TASK TO CARRY OUT — From the very first line of the records through the line that contains "Page size: 2001x1125.", repeat everything exactly except the pictures, and add nothing.

STUDY MATERIAL —
*** Begin section ***

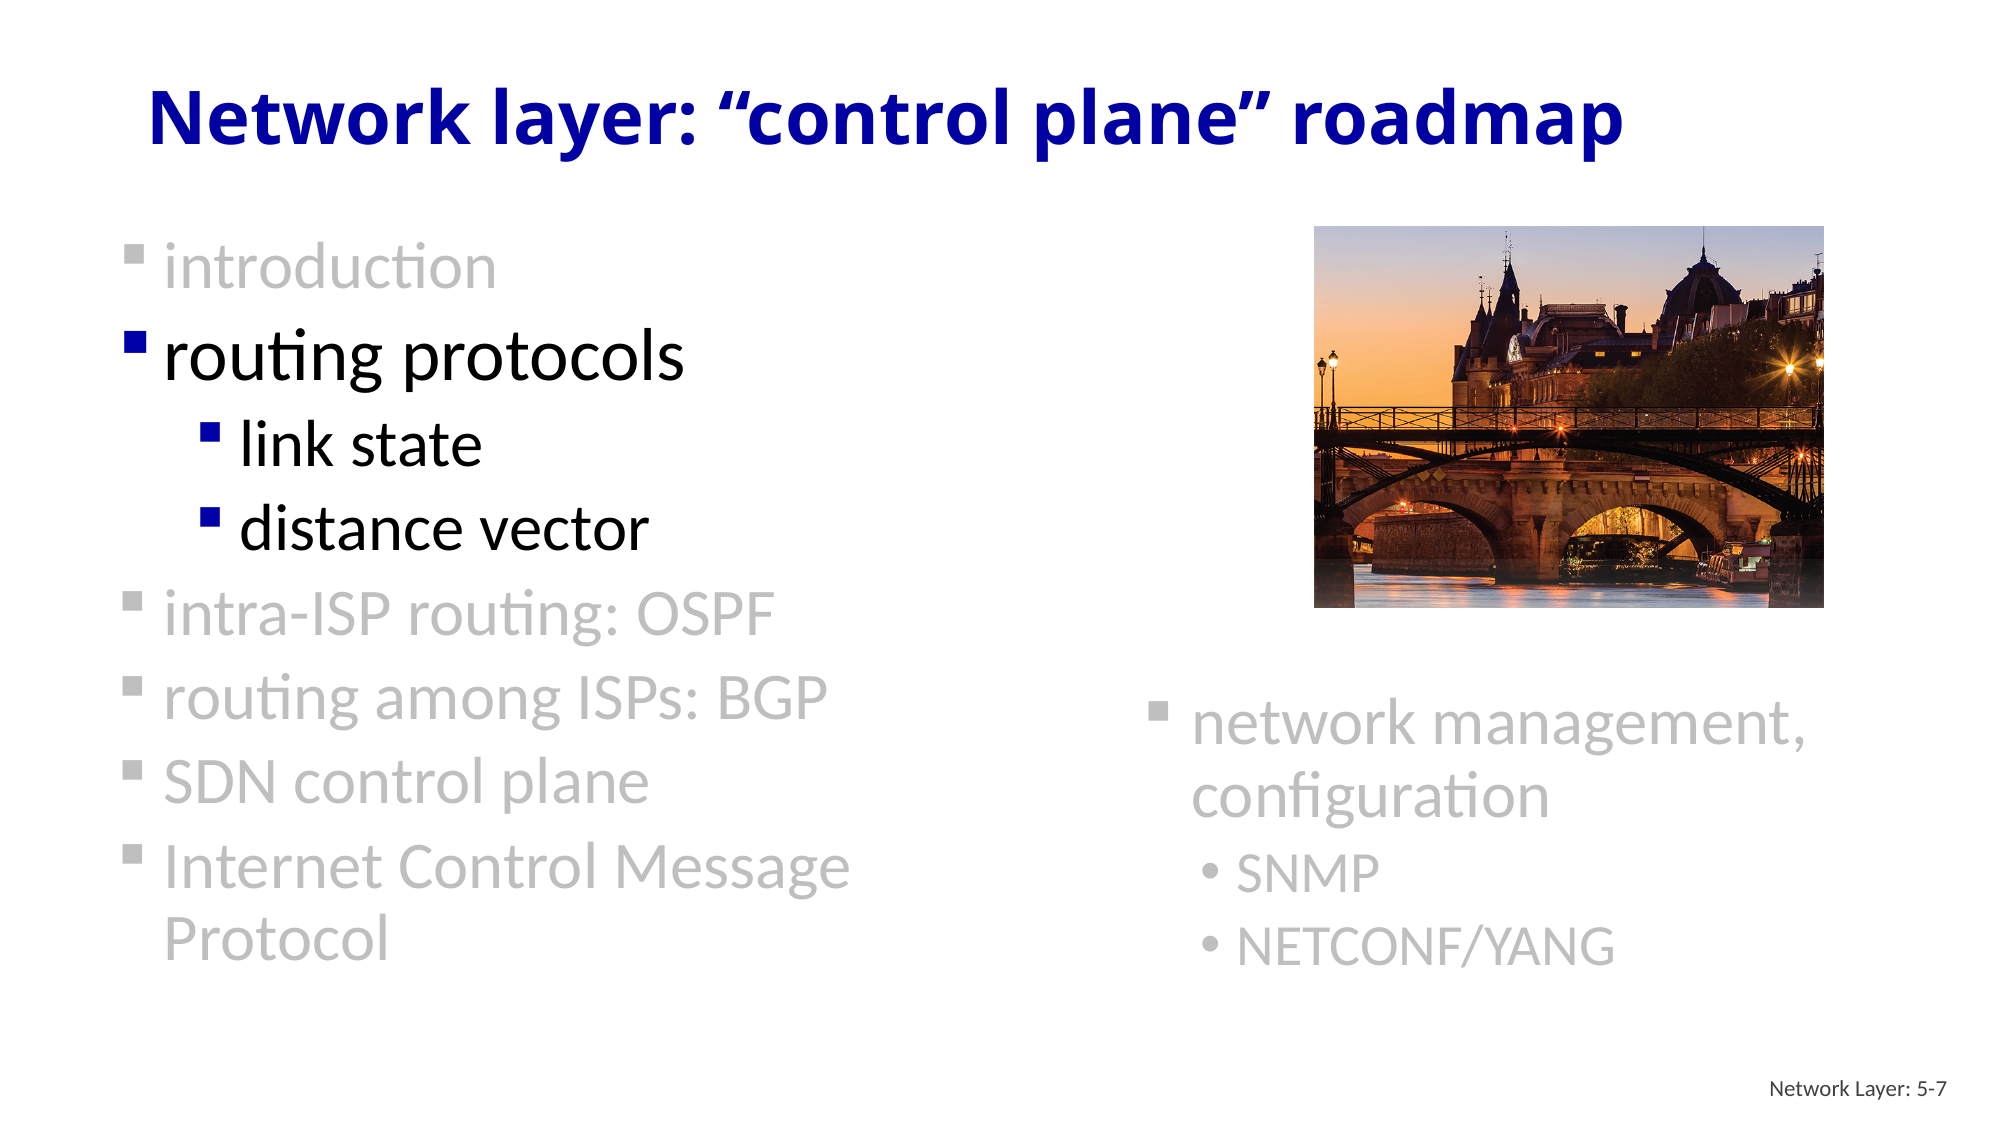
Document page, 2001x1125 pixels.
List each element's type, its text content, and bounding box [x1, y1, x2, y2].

slide_number Network Layer: 5-7 [1512, 1056, 1963, 1117]
title Network layer: “control plane” roadmap [131, 47, 1856, 195]
text_box introduction routing protocols link state distance vector intra-ISP routing: OSPF routing among ISPs: BGP SDN control plane Internet Control Message Protocol [102, 223, 1017, 1050]
text_box network management, configuration SNMP NETCONF/YANG [1109, 679, 1941, 998]
picture [1314, 226, 1824, 608]
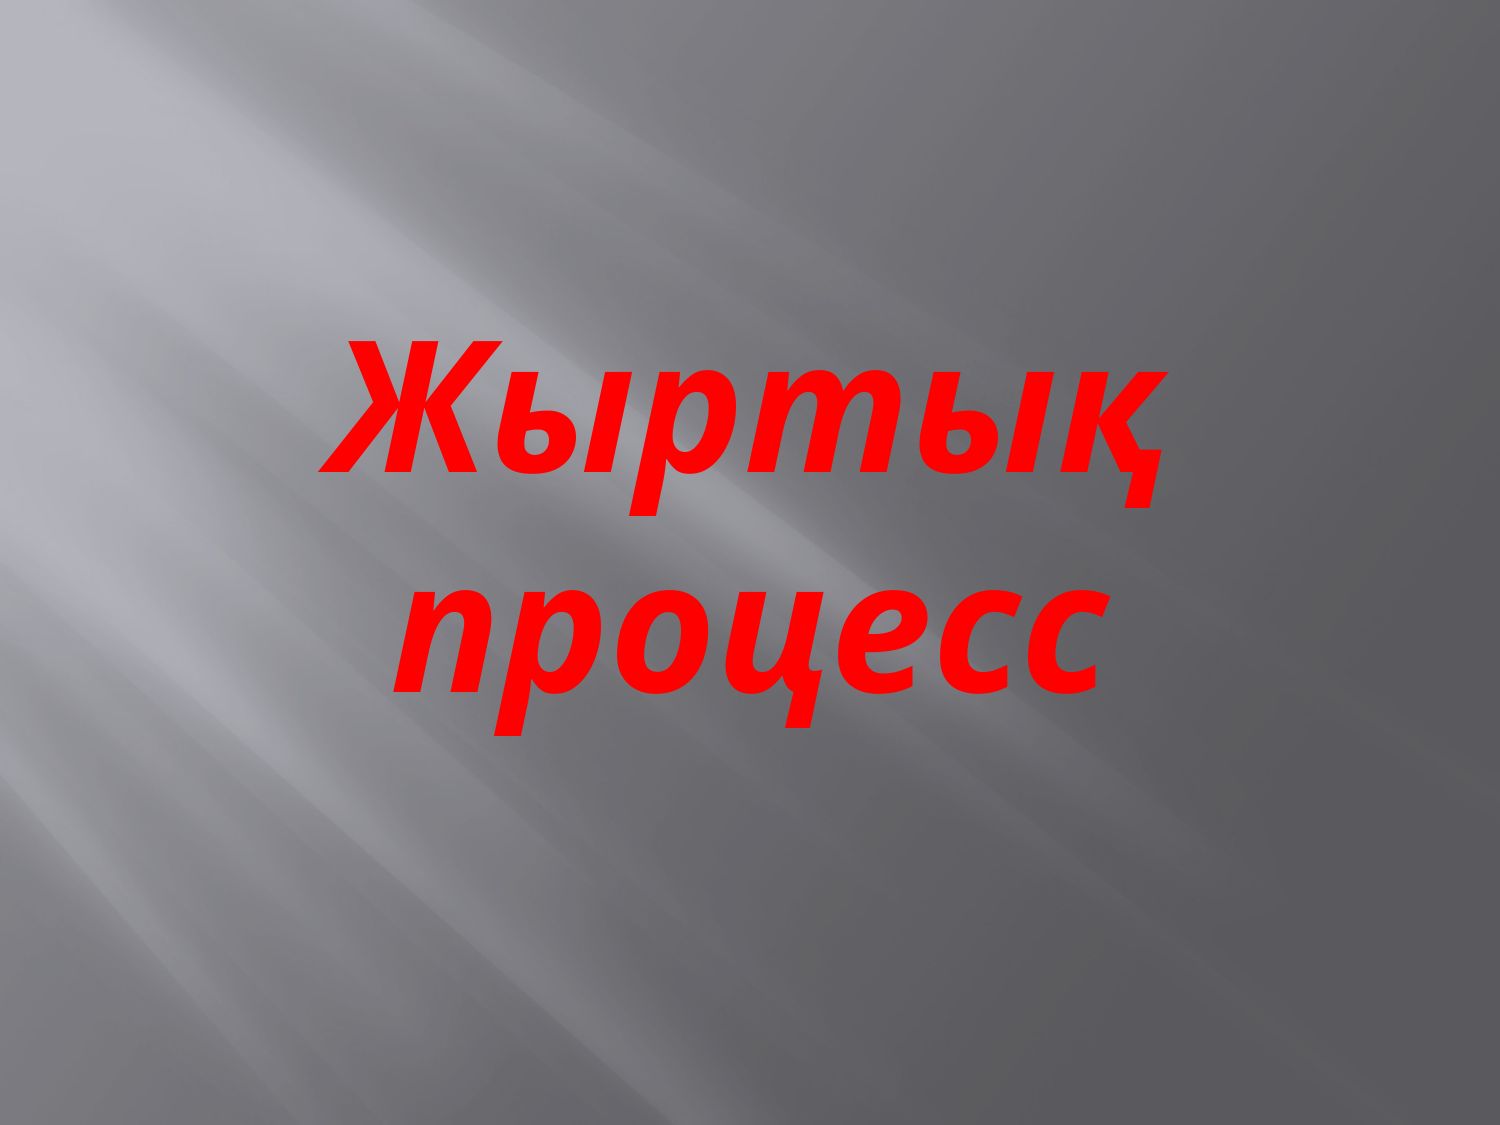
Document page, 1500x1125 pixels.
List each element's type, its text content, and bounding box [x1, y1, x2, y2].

title Жыртық процесс [75, 45, 1425, 973]
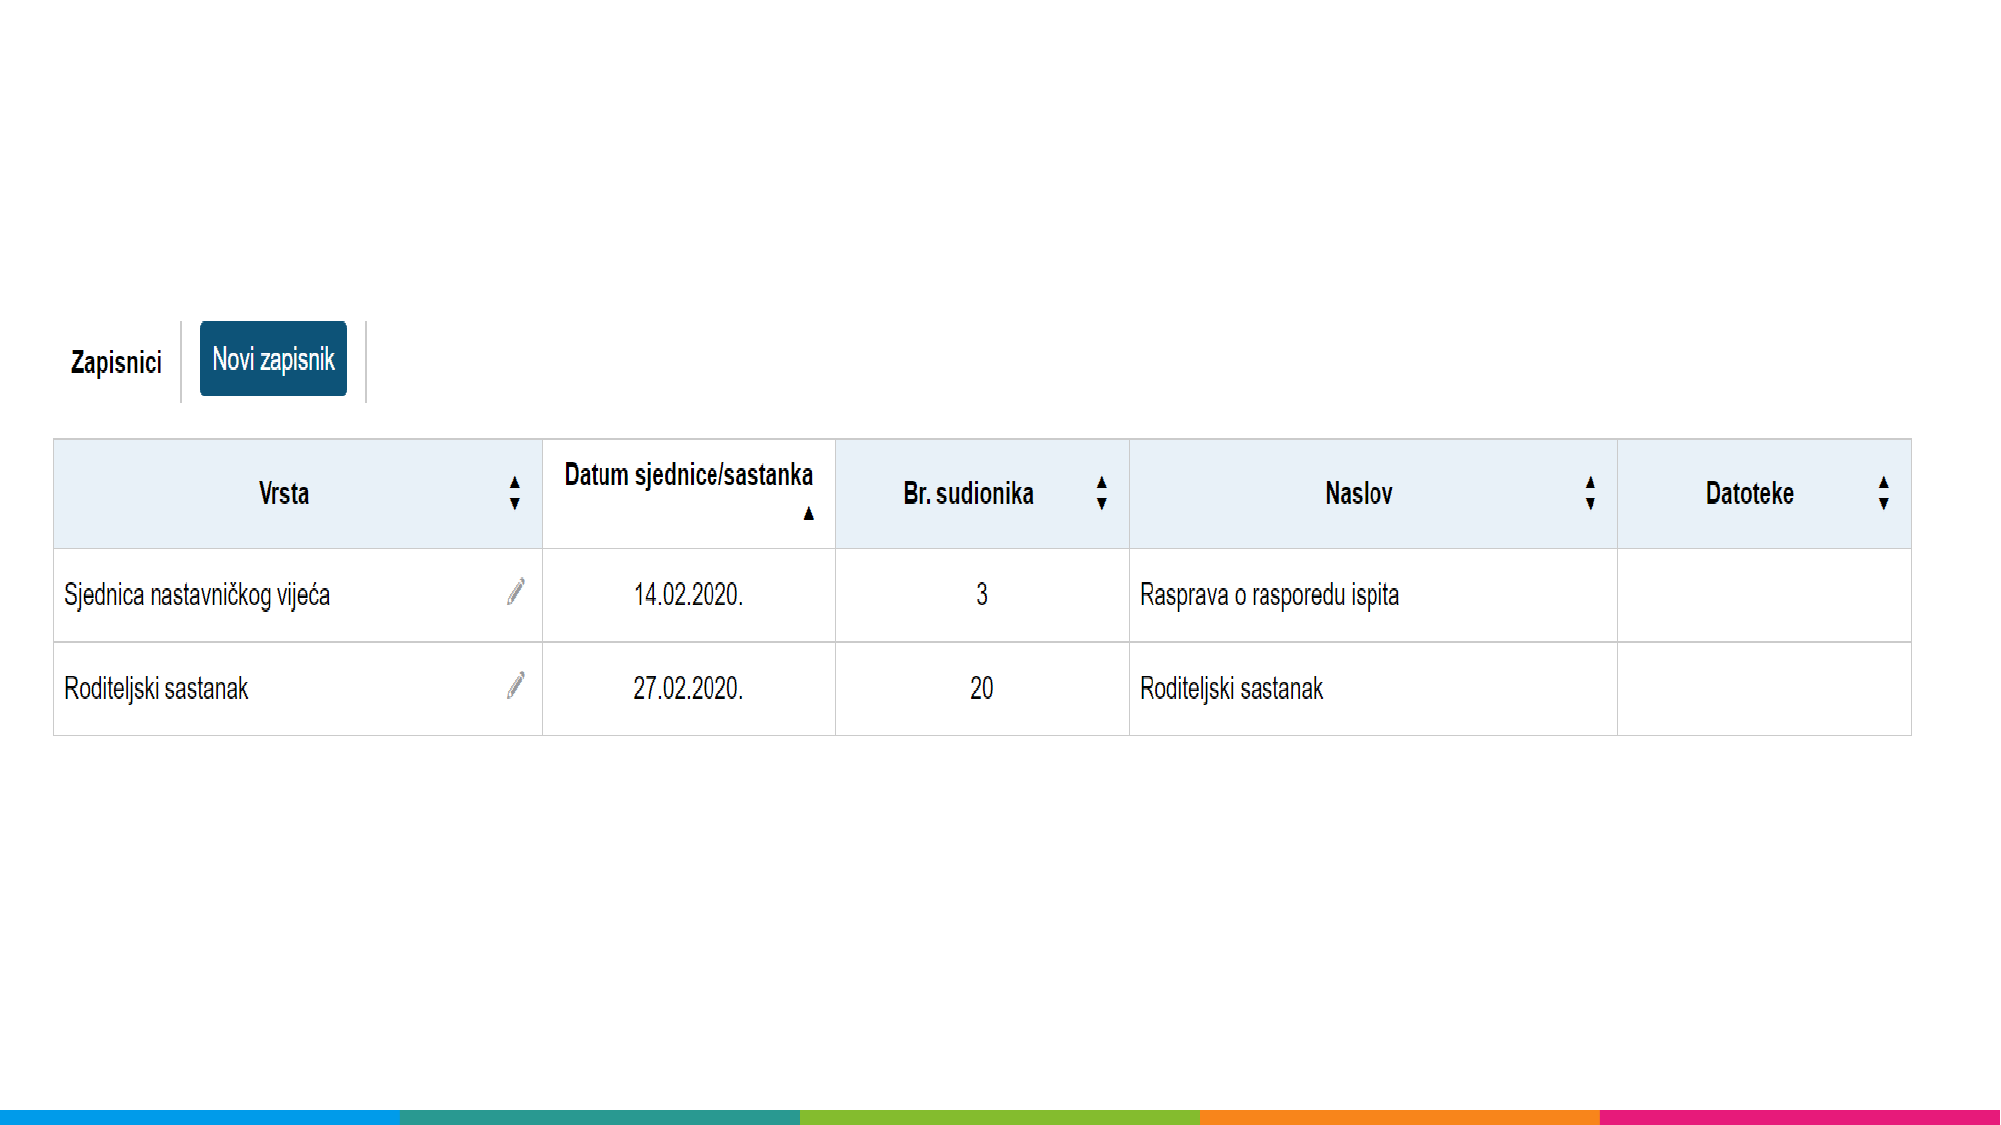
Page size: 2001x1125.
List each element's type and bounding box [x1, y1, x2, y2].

picture [50, 297, 1924, 780]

*** End section ***

ANSWER BOX —
Document page, 2001x1125 pixels.
List each element's type, its text content, and bounding box [x1, y1, x2, y2].

slide_number Network Layer: 5-7 [1512, 1056, 1963, 1117]
title Network layer: “control plane” roadmap [131, 47, 1856, 195]
text_box introduction routing protocols link state distance vector intra-ISP routing: OSPF routing among ISPs: BGP SDN control plane Internet Control Message Protocol [102, 223, 1017, 1050]
text_box network management, configuration SNMP NETCONF/YANG [1109, 679, 1941, 998]
picture [1314, 226, 1824, 608]
Document page, 1500x1125 pixels.
List each element's type, its text content, and bounding box [x1, y1, x2, y2].

title Жыртық процесс [75, 45, 1425, 973]
Page size: 2001x1125.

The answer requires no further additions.